Thursday, November 25, 2010

Pilgrims, Socialism and Thanksgiving


Pilgrims, Socialism and Thanksgiving

by Dr. Del Tackett

Pilgrims, Socialism and Thanksgiving....Huh?

Actually, they really do go together.

Here’s how.

The Pilgrim trip was funded by a group of investors who were hoping to get a return on their money. The Pilgrims were therefore contractually bound to the investor’s plan. That plan stated that the Pilgrims were to hold all things in common and equally share from the proceeds of their labor (socialism).

The early settlers of Jamestown were under the same kind of contract. I heard a great lecture from John Rolfe (okay, it was actually someone dressed up as John Rolfe) who explained it this way:

Basically, when one works hard all day and another simply strolls the grounds and puffs on his pipe, and yet they both get the same amount of food for dinner, eventually the one who works hard decides that tomorrow he will do his own strolling and puffing.

Because of this, the Jamestown settlers were starving. It was only when they apportioned private property and ate the fruit of their own labor that the colony began to thrive.

This was the same story in Plymouth not too many years later. Their leader, William Bradford, wrote of how they had to abandon the investor’s plan in order to survive, for when work and non-work both get the same reward, eventually no one will work.

Isn’t it interesting how we often times fail to learn the lessons from the past.
Socialism experiments continue today, with the same kind of results. They never really succeed. Why do we continue to try them? For several reasons.

One, the state has a vested interest in this happening. It is the big winner in socialism. It garners great power. So, when the state grows to the point that it can force the people to increasingly give up their rights to private property and fool the others to think that they will be better off sharing equally from the corn crib, guess where the power shifts…to the officials of the state.

Two, we misunderstand the nature of man. We have bought the Maslow lie that man is basically good. If he is good, then he will obviously love to work hard and go to years and years of medical school and specialized training so that he can work 14 hour days and get one ear of corn out of the crib while his friend follows his heart to stroll and puff. And because we are all such inherently good people, after dinner we will sit around the campfire and sing kum bay ya.
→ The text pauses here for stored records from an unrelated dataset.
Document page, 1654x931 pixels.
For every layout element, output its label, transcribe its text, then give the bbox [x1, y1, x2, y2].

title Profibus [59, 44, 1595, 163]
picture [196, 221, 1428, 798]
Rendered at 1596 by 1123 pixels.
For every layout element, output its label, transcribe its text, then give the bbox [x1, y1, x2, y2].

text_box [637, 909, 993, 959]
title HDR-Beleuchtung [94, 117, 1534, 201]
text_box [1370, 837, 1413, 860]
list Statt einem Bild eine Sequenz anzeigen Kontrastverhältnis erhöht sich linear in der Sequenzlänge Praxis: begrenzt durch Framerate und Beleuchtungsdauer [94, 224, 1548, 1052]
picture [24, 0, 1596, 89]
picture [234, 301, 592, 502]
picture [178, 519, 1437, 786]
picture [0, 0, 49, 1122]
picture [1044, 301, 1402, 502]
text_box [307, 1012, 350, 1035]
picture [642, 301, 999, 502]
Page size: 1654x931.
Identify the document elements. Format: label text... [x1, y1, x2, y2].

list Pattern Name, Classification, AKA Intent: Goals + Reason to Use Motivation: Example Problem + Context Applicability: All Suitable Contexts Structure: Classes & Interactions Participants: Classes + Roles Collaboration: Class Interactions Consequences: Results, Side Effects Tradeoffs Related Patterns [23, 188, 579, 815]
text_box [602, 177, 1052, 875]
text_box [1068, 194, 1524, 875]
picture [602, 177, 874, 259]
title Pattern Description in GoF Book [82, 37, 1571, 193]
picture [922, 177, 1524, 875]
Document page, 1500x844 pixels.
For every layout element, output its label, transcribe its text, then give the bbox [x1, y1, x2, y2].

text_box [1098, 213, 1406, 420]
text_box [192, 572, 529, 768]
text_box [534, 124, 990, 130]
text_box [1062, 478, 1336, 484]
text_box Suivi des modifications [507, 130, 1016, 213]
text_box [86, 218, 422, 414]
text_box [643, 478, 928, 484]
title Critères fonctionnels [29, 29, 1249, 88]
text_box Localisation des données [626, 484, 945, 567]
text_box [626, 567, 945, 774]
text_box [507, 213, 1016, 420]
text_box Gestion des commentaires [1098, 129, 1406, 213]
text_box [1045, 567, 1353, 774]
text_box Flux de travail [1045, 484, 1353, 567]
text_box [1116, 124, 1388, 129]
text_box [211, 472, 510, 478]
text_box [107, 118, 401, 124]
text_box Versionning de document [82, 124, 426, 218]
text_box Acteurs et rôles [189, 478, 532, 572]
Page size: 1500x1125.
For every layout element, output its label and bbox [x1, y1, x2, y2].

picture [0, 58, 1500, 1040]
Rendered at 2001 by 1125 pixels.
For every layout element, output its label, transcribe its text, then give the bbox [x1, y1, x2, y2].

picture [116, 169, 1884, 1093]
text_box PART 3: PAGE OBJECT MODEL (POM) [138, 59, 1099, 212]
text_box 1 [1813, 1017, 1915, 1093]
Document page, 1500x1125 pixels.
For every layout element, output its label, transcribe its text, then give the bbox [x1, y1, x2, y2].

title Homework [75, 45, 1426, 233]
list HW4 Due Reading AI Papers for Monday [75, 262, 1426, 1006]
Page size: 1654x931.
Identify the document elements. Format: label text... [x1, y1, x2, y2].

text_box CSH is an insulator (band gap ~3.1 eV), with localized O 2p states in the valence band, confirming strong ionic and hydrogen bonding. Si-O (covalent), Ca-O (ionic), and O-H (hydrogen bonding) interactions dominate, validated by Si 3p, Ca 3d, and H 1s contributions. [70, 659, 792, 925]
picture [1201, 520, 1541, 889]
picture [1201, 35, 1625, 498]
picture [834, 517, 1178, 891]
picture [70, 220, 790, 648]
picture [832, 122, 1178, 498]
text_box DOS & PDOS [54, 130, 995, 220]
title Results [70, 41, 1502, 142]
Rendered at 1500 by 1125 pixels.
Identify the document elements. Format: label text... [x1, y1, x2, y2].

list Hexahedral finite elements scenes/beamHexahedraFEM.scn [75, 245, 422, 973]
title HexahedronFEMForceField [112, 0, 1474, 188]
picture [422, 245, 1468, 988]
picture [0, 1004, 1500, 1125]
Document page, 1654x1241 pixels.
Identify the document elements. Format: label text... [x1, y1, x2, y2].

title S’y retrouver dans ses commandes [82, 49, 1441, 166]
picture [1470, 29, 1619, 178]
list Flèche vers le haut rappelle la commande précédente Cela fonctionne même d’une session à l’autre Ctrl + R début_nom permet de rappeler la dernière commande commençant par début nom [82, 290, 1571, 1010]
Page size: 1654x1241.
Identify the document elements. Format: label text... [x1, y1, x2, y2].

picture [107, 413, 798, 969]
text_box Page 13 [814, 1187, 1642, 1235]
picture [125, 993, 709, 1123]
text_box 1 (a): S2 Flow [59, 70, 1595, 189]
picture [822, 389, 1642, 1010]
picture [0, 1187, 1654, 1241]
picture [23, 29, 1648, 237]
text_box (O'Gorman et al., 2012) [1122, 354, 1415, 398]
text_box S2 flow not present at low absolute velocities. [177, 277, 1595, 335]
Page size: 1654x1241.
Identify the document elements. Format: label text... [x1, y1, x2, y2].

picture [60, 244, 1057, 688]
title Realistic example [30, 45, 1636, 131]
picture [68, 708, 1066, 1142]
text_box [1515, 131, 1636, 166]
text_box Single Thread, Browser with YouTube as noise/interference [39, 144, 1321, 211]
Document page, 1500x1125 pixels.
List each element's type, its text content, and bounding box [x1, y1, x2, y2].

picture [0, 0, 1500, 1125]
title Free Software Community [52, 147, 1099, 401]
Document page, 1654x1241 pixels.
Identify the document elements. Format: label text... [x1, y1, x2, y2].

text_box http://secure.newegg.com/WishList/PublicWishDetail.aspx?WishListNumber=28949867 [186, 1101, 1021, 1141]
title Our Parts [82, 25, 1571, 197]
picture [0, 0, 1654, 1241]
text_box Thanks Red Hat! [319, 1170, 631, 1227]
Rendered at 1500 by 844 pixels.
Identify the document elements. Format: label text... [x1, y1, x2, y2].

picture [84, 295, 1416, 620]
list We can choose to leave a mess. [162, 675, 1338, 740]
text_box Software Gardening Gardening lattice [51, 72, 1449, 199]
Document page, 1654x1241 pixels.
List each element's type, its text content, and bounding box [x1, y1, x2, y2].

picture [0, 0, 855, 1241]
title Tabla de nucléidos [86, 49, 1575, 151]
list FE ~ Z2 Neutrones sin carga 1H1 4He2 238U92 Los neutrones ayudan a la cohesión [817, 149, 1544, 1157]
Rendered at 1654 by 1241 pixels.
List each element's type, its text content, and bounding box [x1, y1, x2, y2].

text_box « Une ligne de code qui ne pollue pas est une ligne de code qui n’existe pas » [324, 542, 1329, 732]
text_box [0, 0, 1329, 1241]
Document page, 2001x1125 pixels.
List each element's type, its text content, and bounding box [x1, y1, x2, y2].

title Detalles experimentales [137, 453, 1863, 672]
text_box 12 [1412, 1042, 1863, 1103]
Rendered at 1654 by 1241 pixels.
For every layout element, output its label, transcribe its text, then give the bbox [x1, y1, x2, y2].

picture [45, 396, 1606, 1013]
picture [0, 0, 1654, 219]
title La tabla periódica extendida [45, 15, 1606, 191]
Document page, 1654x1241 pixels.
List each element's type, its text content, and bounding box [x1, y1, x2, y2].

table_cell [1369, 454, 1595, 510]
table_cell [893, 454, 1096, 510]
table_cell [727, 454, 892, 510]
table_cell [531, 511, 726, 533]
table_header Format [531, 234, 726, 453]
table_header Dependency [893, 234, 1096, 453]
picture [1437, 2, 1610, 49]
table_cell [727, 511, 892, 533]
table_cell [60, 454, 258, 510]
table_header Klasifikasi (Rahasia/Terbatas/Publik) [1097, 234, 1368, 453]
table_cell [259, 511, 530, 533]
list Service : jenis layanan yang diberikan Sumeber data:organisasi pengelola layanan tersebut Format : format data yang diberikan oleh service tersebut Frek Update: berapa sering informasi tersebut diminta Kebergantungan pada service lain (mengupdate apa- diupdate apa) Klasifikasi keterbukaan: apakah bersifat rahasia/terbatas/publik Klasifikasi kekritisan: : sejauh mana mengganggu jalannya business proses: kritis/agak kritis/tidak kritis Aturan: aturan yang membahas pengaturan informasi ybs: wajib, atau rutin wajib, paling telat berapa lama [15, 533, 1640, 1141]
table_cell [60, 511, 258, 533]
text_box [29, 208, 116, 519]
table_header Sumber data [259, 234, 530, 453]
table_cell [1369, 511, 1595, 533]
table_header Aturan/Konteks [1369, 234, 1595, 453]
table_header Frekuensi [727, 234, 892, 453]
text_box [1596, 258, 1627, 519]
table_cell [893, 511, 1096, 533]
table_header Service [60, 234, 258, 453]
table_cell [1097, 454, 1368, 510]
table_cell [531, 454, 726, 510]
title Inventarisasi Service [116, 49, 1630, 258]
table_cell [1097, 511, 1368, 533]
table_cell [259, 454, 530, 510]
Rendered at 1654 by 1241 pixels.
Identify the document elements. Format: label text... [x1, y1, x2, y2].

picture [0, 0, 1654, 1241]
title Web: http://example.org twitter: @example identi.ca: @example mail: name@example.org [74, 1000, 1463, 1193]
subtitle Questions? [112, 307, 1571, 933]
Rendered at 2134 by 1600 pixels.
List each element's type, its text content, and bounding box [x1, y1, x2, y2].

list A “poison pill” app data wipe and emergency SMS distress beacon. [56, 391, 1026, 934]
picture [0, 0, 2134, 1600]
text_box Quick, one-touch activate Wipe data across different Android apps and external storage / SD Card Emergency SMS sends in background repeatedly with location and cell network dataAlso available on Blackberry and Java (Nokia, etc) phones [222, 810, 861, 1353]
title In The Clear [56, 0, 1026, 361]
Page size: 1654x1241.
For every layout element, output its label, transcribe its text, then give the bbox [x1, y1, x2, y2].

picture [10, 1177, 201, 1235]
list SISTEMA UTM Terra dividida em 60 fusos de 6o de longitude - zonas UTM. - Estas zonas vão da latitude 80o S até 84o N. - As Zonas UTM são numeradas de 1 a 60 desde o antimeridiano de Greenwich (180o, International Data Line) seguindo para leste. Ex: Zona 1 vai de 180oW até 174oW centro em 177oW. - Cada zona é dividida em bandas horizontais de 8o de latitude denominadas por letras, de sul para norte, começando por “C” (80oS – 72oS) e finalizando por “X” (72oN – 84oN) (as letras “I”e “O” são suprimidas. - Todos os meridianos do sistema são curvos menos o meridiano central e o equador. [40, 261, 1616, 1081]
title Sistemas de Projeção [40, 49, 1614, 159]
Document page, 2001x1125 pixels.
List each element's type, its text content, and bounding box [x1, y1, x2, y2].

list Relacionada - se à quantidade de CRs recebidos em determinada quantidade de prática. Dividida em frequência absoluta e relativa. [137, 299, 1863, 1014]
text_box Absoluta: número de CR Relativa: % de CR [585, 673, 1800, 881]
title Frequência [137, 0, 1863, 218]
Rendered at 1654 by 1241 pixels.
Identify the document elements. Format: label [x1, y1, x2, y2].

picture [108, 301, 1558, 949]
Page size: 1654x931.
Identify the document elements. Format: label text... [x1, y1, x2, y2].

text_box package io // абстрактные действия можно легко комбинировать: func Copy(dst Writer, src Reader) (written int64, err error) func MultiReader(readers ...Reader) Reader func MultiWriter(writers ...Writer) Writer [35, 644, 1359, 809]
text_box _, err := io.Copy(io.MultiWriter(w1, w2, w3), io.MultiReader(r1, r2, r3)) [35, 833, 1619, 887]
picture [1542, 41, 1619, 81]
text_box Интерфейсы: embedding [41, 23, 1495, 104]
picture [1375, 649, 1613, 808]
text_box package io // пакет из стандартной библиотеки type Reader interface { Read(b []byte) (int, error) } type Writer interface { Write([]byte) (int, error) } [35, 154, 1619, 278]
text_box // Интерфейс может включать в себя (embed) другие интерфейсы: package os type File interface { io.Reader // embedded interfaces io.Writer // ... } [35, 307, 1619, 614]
Third, we misunderstand the nature of work. We believe there is something cruel and oppressive about work and so we want someone (the state) to come up with a way to allow us not to work, yet circumvent the consequences of non-work. Or, we believe that the solution to someone not working is to give them another ear of corn.

However, the reality is this:

–The state may think that socialism will satisfy its lust for power, but, in the end, it will eventually collapse under a mountain of debt or a corn crib filled with IOUs. As Margaret Thatcher once said, “socialism works until you run out of other people’s money.” Eventually, the colony begins to starve.

–Man will not enjoy working his tail off so that someone else who is not working can reap the fruit of his labor. James Madison wrote in the Federalist Papers that they were establishing a government that had balances of powers because men were NOT angels.

–Work is not oppressive and cruel, but it is exactly what the poor need…not only to be able to produce their own corn, but because we were made by the Original Worker to work. We are happier and healthier when we do.

The Scriptures connect the dots for us regarding work and laziness. Here are a few:

Proverbs 10:4, “Lazy hands make a man poor, but diligent hands bring wealth.”

Proverbs 14:23, “All hard work brings a profit, but mere talk leads only to
poverty.”

In other words, we reap what we sow.

In socialism, we try to reverse those consequences. Reward the lazy, punish the diligent.

You sow, I reap.

That eventually fails.

One solution is found in 2 Thessalonians 3:10, “if anyone will not work, neither shall he eat”. This is a statement that many would view as cruel, but it is actually compassionate…for both the man himself and for the colony as a whole. Hunger is a great motivator to work and therefore produce.

When the Pilgrims returned to a biblical view and threw off the yoke of socialistic bindings, they began to prosper. And when they prospered, they held a day of Thanksgiving. It saddens me that our nation is slipping so quickly back into this yoke. Though we have the lessons from our past and the lessons from failed experiments all around us, we seem to be asleep or in a fog.

With the elections only a few days ahead, I’m hoping we will come to our senses soon.

Maybe around your Thanksgiving table this year, you can recount the lessons learned to your children so that they will not be doomed to repeat the failures of the past.

Put on a Pilgrim hat or your John Rolfe outfit and tell them the story with great gusto as I heard it in Jamestown.

By the way, we just filmed a show for Cross Examine on this very topic.

We are going to title it: No workey, no turkey.